### Exercise objective
Your answer should consist of the lines below that hold the word "amount".

Data supplied START

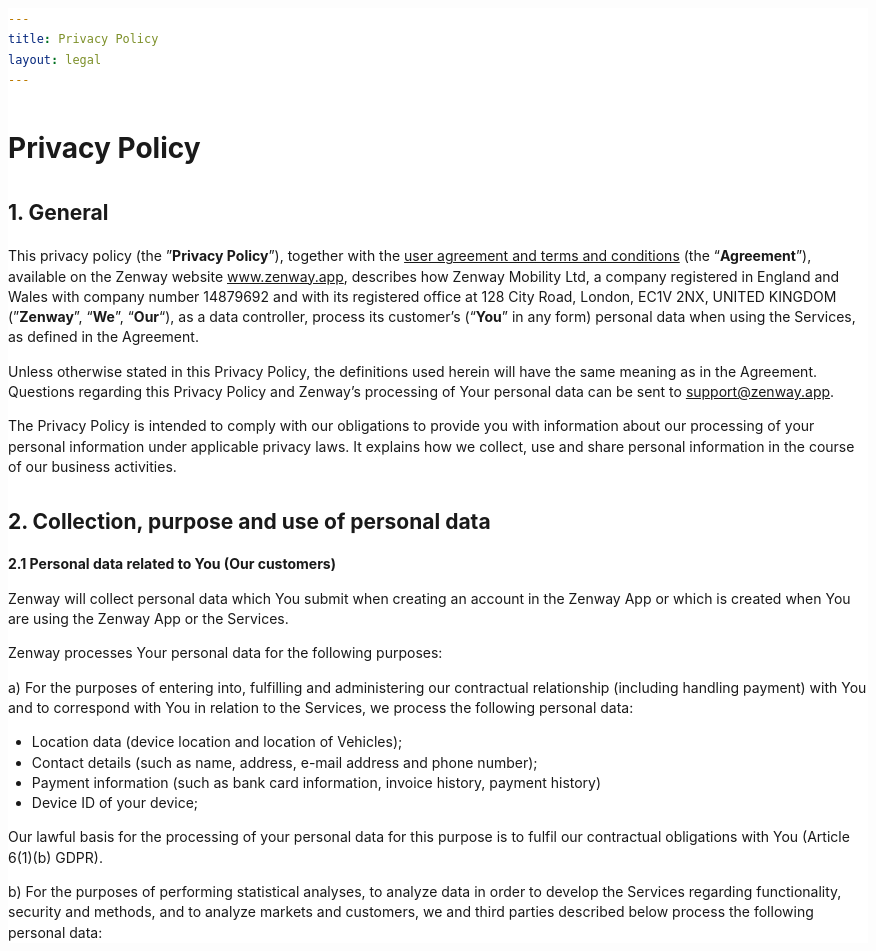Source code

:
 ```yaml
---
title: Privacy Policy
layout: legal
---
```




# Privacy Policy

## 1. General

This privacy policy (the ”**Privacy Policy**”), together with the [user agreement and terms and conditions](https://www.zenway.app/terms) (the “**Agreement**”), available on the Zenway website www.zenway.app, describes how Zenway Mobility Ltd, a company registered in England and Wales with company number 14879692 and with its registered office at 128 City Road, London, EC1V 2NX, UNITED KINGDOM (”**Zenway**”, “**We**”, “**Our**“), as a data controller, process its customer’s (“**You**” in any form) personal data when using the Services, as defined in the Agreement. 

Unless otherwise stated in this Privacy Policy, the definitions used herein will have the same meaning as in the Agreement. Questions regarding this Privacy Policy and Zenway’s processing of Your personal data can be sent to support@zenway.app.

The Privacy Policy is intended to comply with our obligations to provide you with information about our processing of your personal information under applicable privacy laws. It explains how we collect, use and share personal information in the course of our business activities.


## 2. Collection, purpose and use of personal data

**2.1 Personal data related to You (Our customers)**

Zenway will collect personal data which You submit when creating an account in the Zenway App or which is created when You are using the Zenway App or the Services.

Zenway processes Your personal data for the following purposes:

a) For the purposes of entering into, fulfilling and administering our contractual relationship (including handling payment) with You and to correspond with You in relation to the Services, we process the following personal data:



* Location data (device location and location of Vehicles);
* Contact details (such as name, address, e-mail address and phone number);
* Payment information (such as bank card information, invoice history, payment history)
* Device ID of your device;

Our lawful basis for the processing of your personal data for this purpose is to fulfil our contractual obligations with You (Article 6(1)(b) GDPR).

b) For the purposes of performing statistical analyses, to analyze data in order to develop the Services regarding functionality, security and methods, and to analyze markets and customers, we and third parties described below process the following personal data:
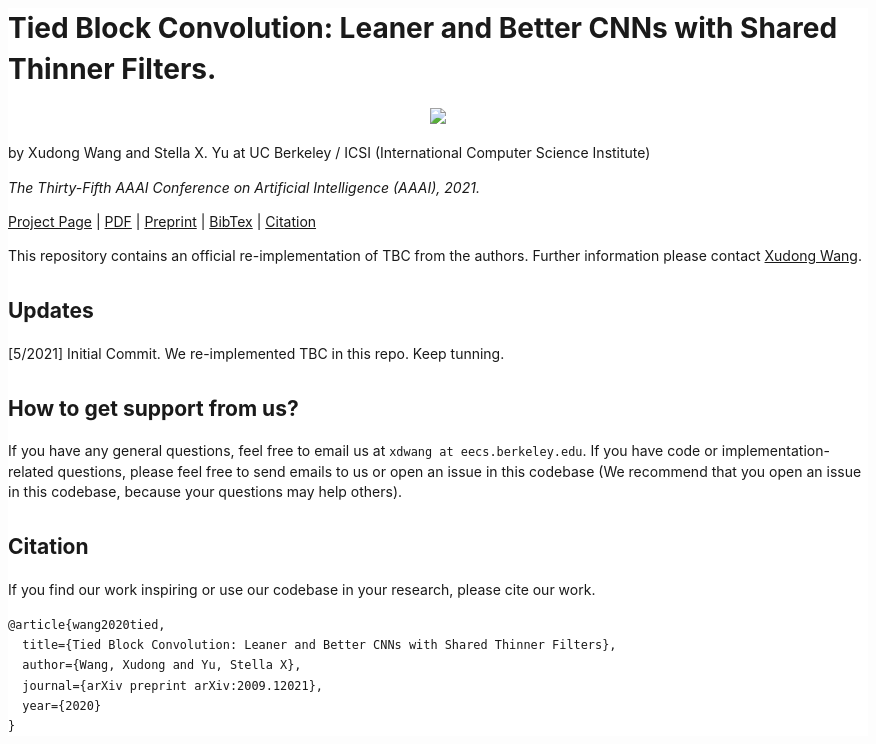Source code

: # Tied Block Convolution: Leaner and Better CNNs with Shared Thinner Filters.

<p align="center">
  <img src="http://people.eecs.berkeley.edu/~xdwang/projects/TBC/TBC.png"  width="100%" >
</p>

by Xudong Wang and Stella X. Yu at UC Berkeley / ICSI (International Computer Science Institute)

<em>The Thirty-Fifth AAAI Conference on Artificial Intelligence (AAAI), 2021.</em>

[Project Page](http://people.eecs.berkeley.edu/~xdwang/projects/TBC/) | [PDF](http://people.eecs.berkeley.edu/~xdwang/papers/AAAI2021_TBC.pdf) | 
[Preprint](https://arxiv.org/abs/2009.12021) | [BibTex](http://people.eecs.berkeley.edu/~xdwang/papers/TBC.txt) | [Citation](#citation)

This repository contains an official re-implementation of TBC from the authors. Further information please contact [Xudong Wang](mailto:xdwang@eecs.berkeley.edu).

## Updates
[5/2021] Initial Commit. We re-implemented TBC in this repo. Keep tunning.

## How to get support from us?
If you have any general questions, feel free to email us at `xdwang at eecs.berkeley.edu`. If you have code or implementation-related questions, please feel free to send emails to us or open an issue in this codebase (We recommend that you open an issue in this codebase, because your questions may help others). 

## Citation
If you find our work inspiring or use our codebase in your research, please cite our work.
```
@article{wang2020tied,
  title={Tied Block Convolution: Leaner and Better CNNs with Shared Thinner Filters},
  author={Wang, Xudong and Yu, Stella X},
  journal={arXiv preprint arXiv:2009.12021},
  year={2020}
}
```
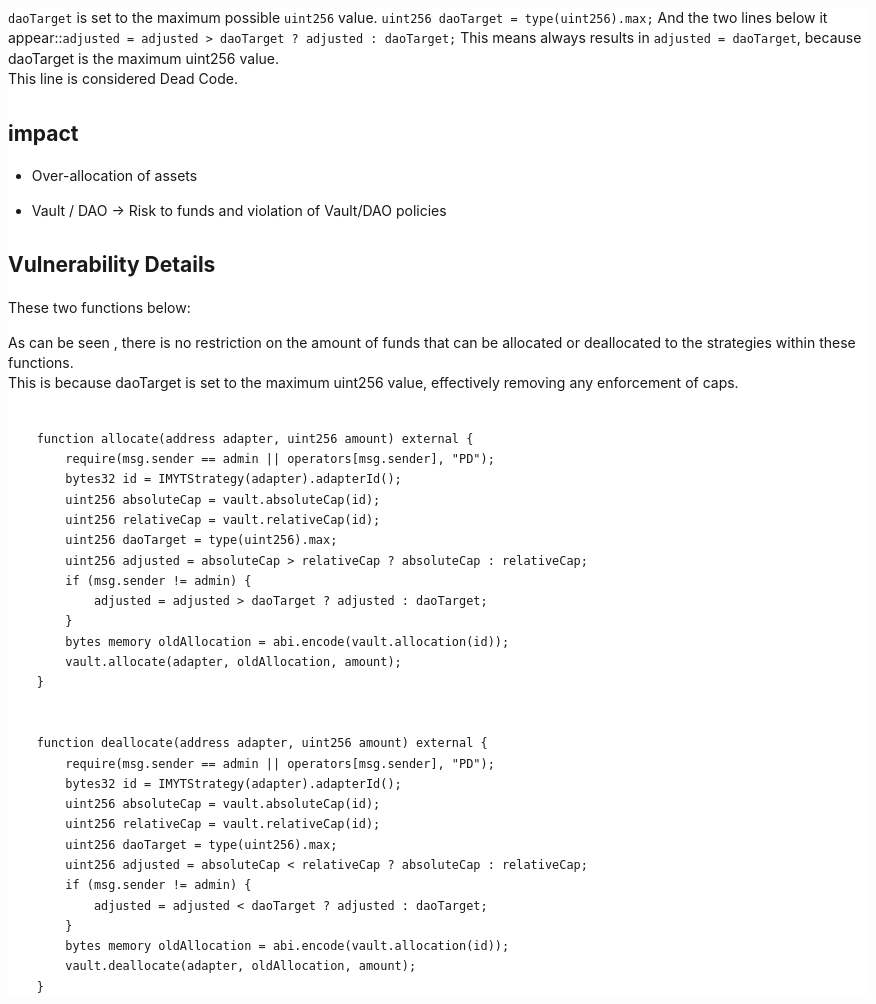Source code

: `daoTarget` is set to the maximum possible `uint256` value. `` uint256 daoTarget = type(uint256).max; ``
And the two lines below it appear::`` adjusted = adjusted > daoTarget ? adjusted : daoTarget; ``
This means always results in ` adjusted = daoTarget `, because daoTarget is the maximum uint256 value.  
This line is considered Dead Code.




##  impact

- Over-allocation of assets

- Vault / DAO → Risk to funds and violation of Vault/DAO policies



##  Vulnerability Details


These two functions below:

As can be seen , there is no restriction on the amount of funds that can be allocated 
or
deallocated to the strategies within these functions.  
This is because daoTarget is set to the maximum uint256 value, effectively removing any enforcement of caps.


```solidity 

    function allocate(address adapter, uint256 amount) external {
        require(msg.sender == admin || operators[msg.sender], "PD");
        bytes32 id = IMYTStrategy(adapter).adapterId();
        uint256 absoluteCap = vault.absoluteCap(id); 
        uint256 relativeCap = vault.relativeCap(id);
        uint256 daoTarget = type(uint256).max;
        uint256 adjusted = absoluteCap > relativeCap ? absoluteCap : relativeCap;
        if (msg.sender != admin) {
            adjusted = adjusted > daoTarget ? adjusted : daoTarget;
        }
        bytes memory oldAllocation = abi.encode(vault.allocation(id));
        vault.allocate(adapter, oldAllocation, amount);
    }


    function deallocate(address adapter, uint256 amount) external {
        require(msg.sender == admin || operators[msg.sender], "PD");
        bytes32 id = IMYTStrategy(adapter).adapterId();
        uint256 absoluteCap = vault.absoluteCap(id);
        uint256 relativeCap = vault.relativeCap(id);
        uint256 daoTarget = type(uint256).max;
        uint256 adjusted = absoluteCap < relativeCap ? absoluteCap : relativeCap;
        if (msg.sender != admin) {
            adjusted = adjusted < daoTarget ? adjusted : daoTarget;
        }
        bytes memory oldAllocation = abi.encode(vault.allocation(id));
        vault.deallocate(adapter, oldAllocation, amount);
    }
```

Data supplied END

### Reply
As can be seen , there is no restriction on the amount of funds that can be allocated 
    function allocate(address adapter, uint256 amount) external {
        vault.allocate(adapter, oldAllocation, amount);
    function deallocate(address adapter, uint256 amount) external {
        vault.deallocate(adapter, oldAllocation, amount);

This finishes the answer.